** To be done **
Lay out the records from the line holding "name author: (S." through the end of the records, both ends included, as a two-column CSV with the header field,value. Give one row per line, and put the field name and its value each in a single quoted field with any line breaks replaced by spaces.

** Data entries **
::::
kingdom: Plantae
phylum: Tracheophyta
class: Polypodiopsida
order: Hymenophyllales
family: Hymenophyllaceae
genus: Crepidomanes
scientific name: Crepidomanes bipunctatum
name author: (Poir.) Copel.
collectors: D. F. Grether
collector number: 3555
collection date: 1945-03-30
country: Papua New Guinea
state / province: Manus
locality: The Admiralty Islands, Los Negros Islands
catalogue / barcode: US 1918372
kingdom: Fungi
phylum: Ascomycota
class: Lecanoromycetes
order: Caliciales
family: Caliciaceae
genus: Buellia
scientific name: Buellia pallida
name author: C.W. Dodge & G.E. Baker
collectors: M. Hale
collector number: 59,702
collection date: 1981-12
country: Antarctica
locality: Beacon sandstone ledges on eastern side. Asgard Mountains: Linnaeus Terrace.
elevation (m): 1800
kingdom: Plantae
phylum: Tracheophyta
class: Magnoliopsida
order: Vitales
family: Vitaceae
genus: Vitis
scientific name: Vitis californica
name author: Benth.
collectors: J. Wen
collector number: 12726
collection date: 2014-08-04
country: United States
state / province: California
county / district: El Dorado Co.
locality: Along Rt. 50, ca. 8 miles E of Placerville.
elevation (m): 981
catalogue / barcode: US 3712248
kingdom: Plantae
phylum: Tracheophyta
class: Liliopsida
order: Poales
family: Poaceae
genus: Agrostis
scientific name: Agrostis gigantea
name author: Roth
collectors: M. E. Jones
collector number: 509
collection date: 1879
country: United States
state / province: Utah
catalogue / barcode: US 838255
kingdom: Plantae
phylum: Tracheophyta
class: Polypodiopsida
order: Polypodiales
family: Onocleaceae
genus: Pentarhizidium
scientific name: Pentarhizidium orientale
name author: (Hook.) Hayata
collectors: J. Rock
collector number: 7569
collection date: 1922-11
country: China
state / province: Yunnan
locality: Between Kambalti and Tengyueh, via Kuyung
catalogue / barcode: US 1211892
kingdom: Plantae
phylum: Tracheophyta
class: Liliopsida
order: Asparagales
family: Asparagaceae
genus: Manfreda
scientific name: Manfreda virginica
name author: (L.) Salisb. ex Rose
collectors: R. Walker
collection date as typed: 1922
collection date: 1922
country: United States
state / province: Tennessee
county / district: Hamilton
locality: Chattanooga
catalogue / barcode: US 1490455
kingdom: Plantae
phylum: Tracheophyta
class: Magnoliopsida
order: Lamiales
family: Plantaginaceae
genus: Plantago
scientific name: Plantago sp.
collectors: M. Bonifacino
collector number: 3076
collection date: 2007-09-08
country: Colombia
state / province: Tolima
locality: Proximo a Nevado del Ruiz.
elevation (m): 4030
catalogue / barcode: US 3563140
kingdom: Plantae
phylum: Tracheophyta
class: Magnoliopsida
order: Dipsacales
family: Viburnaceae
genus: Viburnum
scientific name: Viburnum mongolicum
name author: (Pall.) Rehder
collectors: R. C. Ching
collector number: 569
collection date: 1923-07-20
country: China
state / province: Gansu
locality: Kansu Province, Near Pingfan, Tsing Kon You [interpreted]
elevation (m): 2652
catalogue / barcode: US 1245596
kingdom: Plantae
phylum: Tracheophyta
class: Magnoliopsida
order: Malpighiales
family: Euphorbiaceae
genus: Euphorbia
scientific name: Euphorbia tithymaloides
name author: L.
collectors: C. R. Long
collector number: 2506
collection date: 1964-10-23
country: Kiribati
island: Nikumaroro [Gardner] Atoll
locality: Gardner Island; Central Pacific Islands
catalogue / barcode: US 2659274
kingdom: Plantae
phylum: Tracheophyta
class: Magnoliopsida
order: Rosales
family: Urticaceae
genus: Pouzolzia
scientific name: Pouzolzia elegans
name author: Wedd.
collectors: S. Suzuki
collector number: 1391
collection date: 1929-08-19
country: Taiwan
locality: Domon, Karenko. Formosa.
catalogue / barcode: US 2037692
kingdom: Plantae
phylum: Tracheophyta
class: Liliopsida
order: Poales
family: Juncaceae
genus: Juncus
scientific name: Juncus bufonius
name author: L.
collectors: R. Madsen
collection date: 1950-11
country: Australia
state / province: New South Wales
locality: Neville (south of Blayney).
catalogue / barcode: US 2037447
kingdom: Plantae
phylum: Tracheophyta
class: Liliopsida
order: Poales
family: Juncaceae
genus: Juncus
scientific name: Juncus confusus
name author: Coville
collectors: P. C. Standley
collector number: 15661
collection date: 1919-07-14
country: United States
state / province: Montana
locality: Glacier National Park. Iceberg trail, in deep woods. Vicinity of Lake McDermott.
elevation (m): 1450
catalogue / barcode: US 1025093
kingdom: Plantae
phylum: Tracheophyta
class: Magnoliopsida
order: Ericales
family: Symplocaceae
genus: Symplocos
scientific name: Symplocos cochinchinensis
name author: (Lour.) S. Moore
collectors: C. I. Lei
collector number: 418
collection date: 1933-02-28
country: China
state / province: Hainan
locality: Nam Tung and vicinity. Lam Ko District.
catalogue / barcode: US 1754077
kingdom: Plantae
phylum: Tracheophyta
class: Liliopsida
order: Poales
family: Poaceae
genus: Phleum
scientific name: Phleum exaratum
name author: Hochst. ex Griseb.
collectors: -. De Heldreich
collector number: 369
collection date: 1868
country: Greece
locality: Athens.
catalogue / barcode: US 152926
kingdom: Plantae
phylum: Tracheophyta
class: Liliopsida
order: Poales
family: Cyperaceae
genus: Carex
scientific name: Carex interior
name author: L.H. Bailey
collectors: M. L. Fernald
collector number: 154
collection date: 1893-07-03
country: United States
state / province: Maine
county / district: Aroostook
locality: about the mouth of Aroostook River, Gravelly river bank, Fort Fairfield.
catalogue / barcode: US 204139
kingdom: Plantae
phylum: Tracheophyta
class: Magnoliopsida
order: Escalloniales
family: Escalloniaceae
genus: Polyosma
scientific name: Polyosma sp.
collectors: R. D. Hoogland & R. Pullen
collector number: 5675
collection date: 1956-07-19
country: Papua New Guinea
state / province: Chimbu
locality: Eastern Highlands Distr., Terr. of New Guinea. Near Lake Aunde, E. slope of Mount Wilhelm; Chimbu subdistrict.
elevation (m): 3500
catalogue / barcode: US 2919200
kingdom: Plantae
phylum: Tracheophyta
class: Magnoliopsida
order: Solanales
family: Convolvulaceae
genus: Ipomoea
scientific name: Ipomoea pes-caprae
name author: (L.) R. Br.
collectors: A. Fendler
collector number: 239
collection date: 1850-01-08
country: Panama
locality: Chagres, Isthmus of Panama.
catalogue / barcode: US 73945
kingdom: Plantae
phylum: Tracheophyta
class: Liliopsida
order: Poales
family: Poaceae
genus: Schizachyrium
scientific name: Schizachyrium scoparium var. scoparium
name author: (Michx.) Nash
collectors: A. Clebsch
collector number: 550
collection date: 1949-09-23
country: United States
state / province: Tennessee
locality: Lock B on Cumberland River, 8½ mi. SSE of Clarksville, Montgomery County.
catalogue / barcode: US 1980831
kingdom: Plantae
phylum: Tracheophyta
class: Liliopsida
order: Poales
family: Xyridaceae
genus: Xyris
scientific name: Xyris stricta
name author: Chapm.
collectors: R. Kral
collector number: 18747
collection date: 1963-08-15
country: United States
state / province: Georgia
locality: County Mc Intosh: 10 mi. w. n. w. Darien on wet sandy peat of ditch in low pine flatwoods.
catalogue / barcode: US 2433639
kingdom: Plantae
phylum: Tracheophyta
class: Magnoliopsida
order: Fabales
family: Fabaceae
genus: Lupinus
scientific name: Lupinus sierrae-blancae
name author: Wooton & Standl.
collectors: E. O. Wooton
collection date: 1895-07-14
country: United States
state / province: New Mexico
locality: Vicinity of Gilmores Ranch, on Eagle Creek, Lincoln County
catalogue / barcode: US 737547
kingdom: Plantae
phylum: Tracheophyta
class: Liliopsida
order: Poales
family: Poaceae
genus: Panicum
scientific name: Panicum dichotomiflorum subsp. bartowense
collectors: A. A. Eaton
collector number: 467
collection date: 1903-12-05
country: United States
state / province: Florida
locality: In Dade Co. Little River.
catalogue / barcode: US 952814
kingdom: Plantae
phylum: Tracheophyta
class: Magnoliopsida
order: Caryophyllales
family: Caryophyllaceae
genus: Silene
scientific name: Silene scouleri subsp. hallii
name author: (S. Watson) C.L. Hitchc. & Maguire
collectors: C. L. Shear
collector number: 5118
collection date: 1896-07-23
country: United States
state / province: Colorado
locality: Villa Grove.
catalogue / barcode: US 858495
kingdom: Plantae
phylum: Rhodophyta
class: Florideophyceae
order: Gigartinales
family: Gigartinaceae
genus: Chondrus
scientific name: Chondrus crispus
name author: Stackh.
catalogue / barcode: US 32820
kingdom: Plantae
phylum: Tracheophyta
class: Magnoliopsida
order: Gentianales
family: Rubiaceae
::::
** Exercise answer **
field,value
"name author:","(S. Watson) C.L. Hitchc. & Maguire"
"collectors:","C. L. Shear"
"collector number:","5118"
"collection date:","1896-07-23"
"country:","United States"
"state / province:","Colorado"
"locality:","Villa Grove."
"catalogue / barcode:","US 858495"
"kingdom:","Plantae"
"phylum:","Rhodophyta"
"class:","Florideophyceae"
"order:","Gigartinales"
"family:","Gigartinaceae"
"genus:","Chondrus"
"scientific name:","Chondrus crispus"
"name author:","Stackh."
"catalogue / barcode:","US 32820"
"kingdom:","Plantae"
"phylum:","Tracheophyta"
"class:","Magnoliopsida"
"order:","Gentianales"
"family:","Rubiaceae"